This board sells for around $120. The other boards mentioned require a separate CPU, although the are more capable.


----------



## mr.unnatural (Feb 2, 2006)

Nice. Can it output HD audio? I can't seem to find any info about whether it supports it or not. How does it handle Blu-Ray playback?


----------



## classicsat (Feb 18, 2004)

I think it is supposed to, with the pay version of the Blu-ay app. It supposedly plays BluRay HD. I have no surroud receiver at all or BD-reader, so cannot say my self how well it does for either.


----------



## lrhorer (Aug 31, 2003)

mr.unnatural said:


> True, but for the best picture and sound it's better to have an HDMI output. Any of the Intel socket 1155 or 1156 motherboards can deliver both HD audio and video via HDMI without the need for a separate graphics or sound card.

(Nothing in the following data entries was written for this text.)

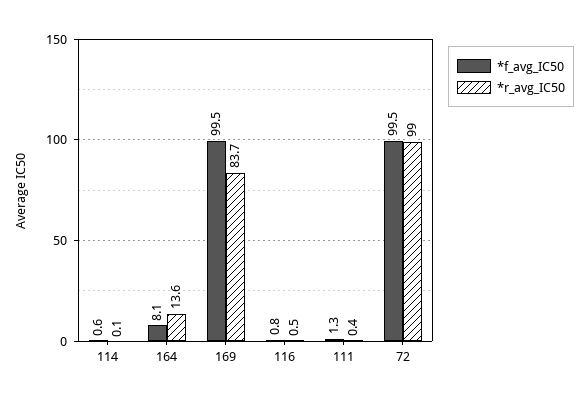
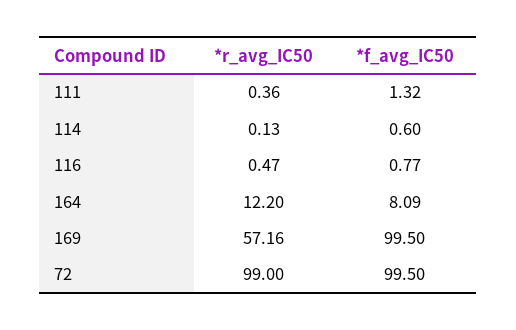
  {
    "*f_avg_IC50": {
      "114": 0.6,
      "164": 8.09,
      "169": 99.5,
      "116": 0.77,
      "111": 1.32,
      "72": 99.5
    },
    "*r_avg_IC50": {
      "114": 0.13,
-     "164": 13.6,
+     "164": 12.2,
-     "169": 83.7,
+     "169": 57.16,
      "116": 0.47,
      "111": 0.36,
      "72": 99
    }
  }

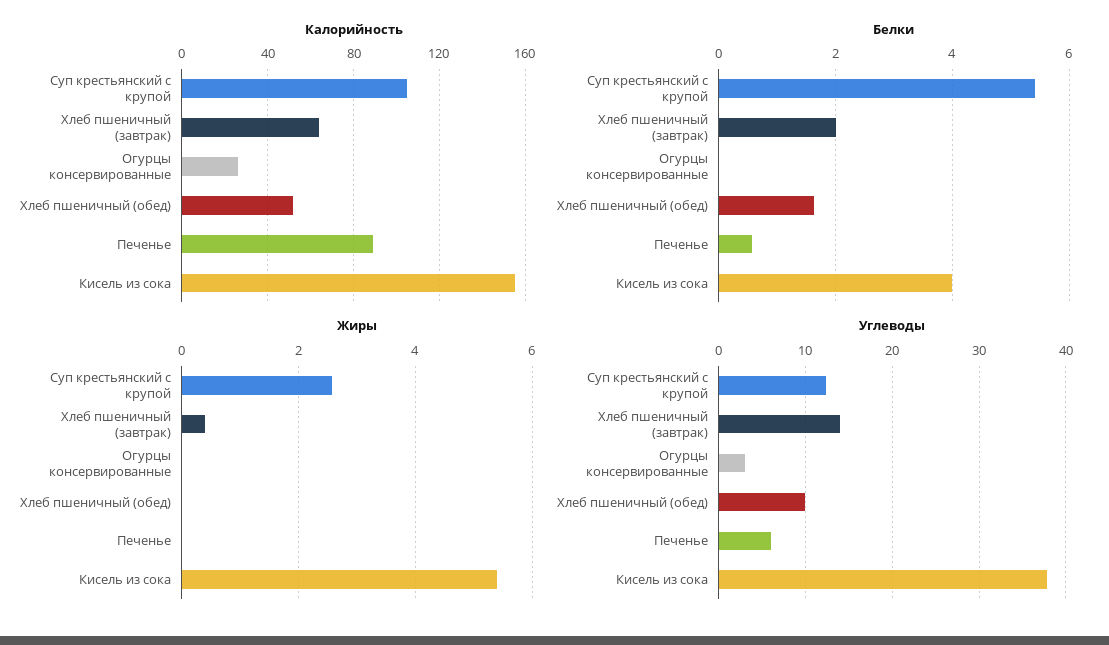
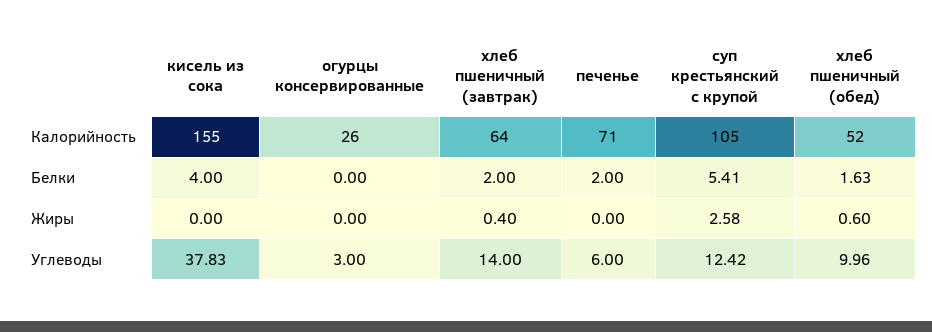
  {
    "Калорийность": {
      "Суп крестьянский с крупой": 105,
      "Хлеб пшеничный (завтрак)": 64,
      "Огурцы консервированные": 26,
      "Хлеб пшеничный (обед)": 52,
-     "Печенье": 90,
+     "Печенье": 71,
      "Кисель из сока": 155
    },
    "Белки": {
      "Суп крестьянский с крупой": 5.41,
      "Хлеб пшеничный (завтрак)": 2,
      "Огурцы консервированные": 0,
      "Хлеб пшеничный (обед)": 1.63,
-     "Печенье": 0.6,
+     "Печенье": 2,
      "Кисель из сока": 4
    },
    "Жиры": {
      "Суп крестьянский с крупой": 2.58,
      "Хлеб пшеничный (завтрак)": 0.4,
      "Огурцы консервированные": 0,
-     "Хлеб пшеничный (обед)": 0,
+     "Хлеб пшеничный (обед)": 0.6,
      "Печенье": 0,
-     "Кисель из сока": 5.4
+     "Кисель из сока": 0
    },
    "Углеводы": {
      "Суп крестьянский с крупой": 12.42,
      "Хлеб пшеничный (завтрак)": 14,
      "Огурцы консервированные": 3,
      "Хлеб пшеничный (обед)": 9.96,
      "Печенье": 6,
      "Кисель из сока": 37.83
    }
  }

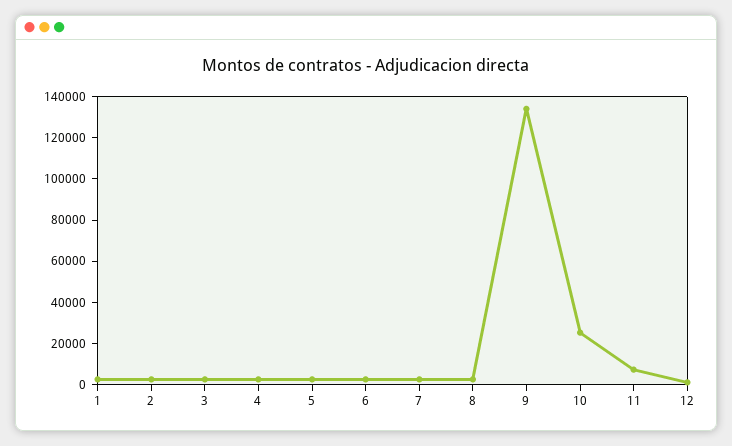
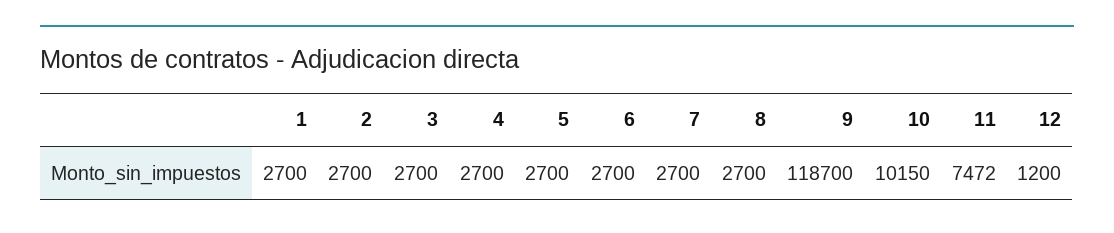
  {
    "1": 2700,
    "2": 2700,
    "3": 2700,
    "4": 2700,
    "5": 2700,
    "6": 2700,
    "7": 2700,
    "8": 2700,
-   "9": 135000,
+   "9": 118700,
-   "10": 25000,
+   "10": 10150,
    "11": 7472,
    "12": 1200
  }

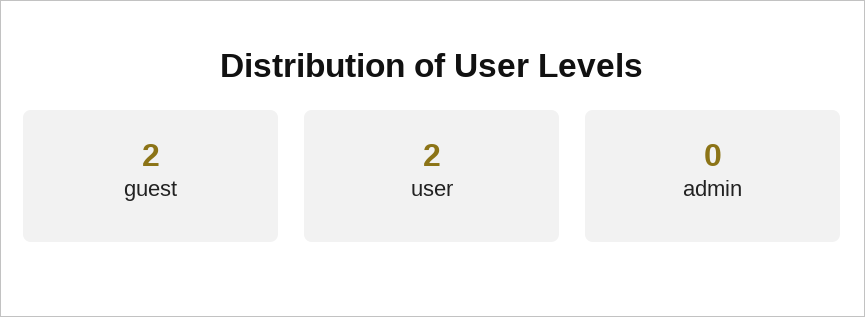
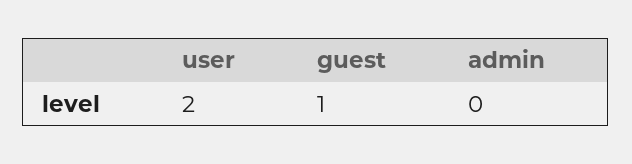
  {
-   "guest": 2,
+   "guest": 1,
    "user": 2,
    "admin": 0
  }

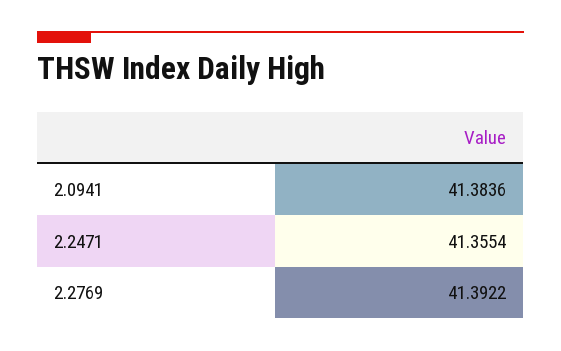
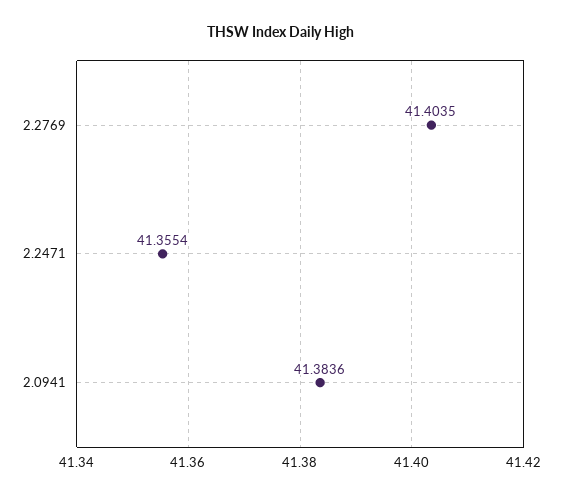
  {
    "2.0941": 41.3836,
    "2.2471": 41.3554,
-   "2.2769": 41.3922
+   "2.2769": 41.4035
  }

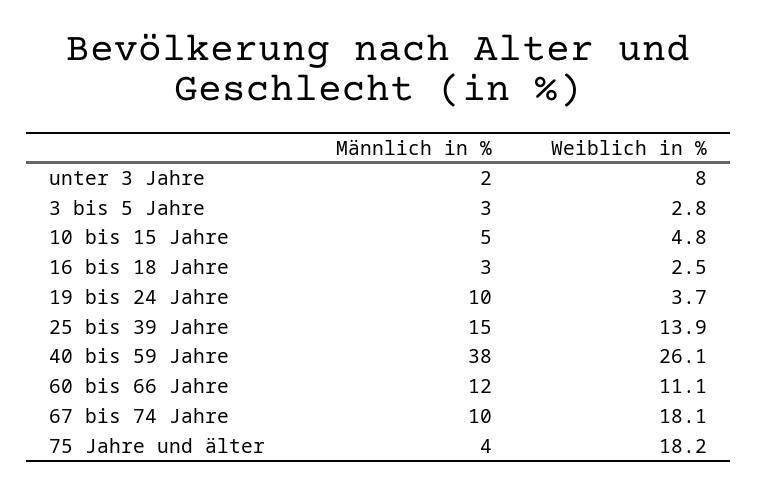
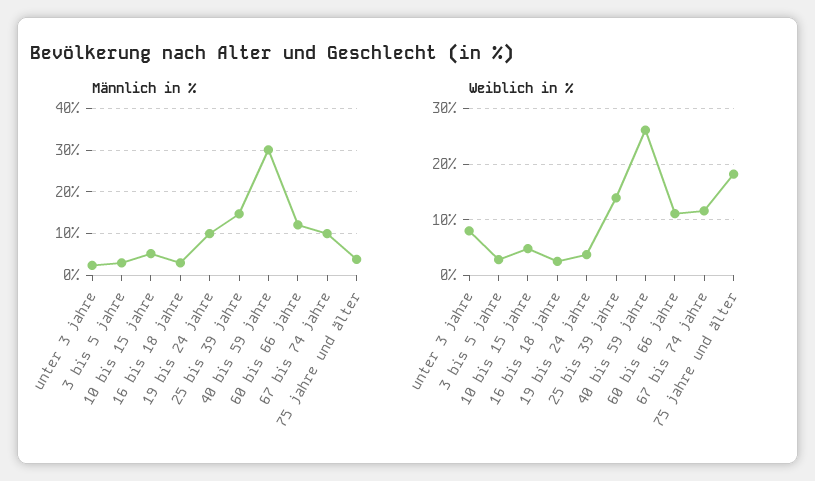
  {
    "Männlich in %": {
      "unter 3 Jahre": 2,
      "3 bis 5 Jahre": 3,
      "10 bis 15 Jahre": 5,
      "16 bis 18 Jahre": 3,
      "19 bis 24 Jahre": 10,
      "25 bis 39 Jahre": 15,
-     "40 bis 59 Jahre": 38,
+     "40 bis 59 Jahre": 30,
      "60 bis 66 Jahre": 12,
      "67 bis 74 Jahre": 10,
      "75 Jahre und älter": 4
    },
    "Weiblich in %": {
      "unter 3 Jahre": 8,
      "3 bis 5 Jahre": 2.8,
      "10 bis 15 Jahre": 4.8,
      "16 bis 18 Jahre": 2.5,
      "19 bis 24 Jahre": 3.7,
      "25 bis 39 Jahre": 13.9,
      "40 bis 59 Jahre": 26.1,
      "60 bis 66 Jahre": 11.1,
-     "67 bis 74 Jahre": 18.1,
+     "67 bis 74 Jahre": 12,
      "75 Jahre und älter": 18.2
    }
  }

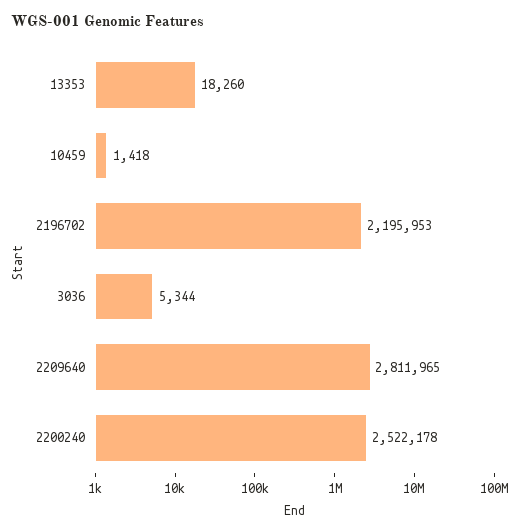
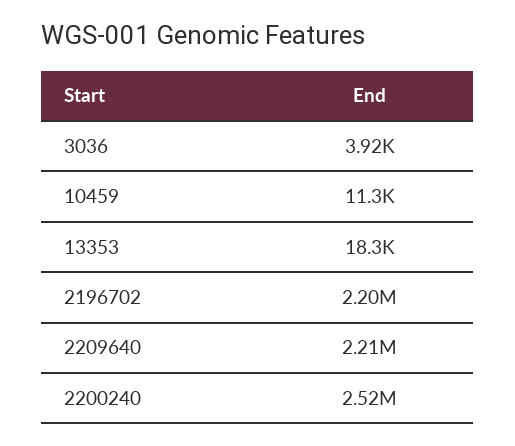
  {
    "13353": 18260,
-   "10459": 1418,
+   "10459": 11300,
    "2196702": 2195953,
-   "3036": 5344,
+   "3036": 3920,
-   "2209640": 2811965,
+   "2209640": 2210000,
    "2200240": 2522178
  }

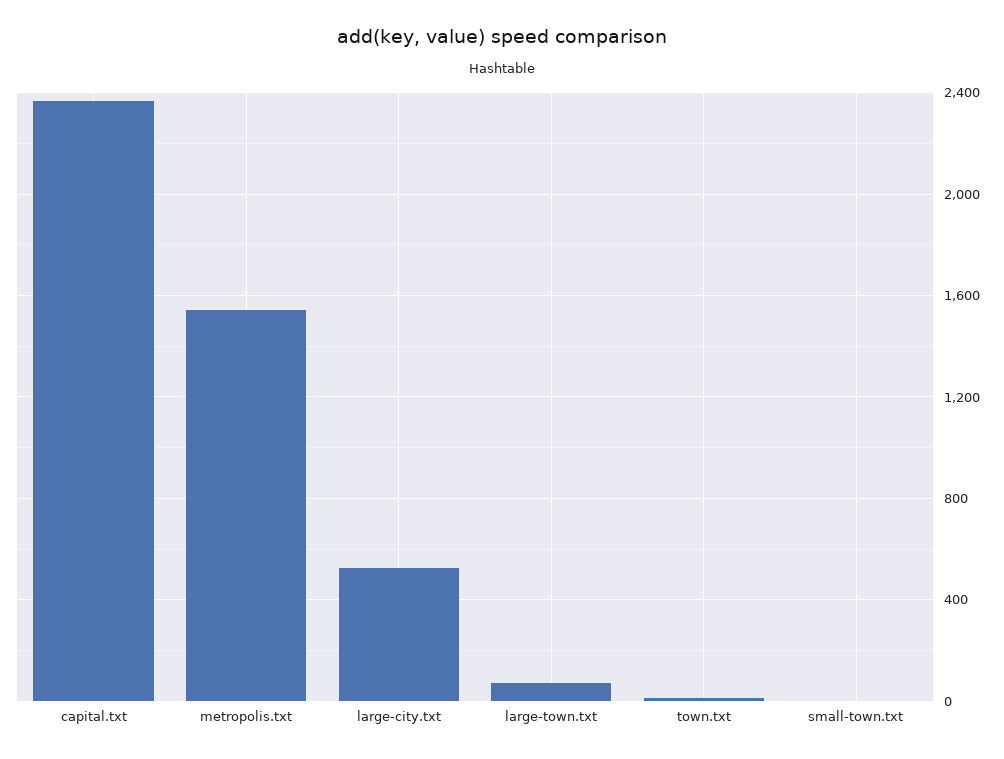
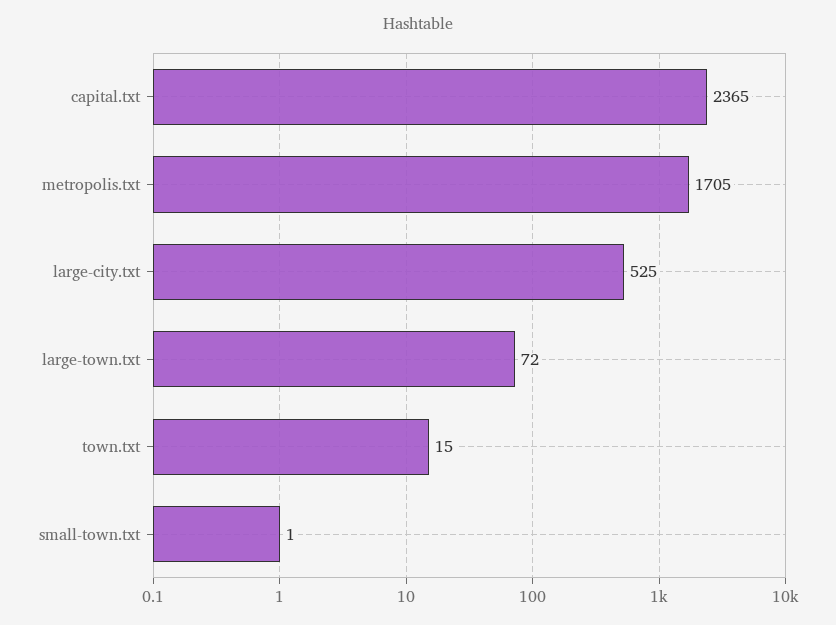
  {
    "capital.txt": 2365,
-   "metropolis.txt": 1550,
+   "metropolis.txt": 1705,
    "large-city.txt": 525,
    "large-town.txt": 72,
    "town.txt": 15,
    "small-town.txt": 1
  }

Yes, but I have yet to find a motherboard with embedded video that has decent video performance. Some do a modestly good job of rendering MPEG2 video at 1080i, and a few are OK on 1080p, but I have yet to try one that's worth a crap at even 1080i or 720P with h.264 coding and any significant compression. Most suffer resolution compatibility issues, as well.


----------



## mr.unnatural (Feb 2, 2006)

The GPU is embedded in the CPU and not the motherboard for the Intel Clarkdale or SandyBridge CPUs. I'm currently using a Clarkdale CORE i5-660 CPU in an ASRock motherboard and I can't tell the difference between the embedded HD graphics and any standalone graphics card I had been using previously (I've used various ATI and Nvidia cards with HDMI out and HD audio support). The Intels also support HD audio so there's no need for a separate graphics card that supports HD audio or an additional sound card.


----------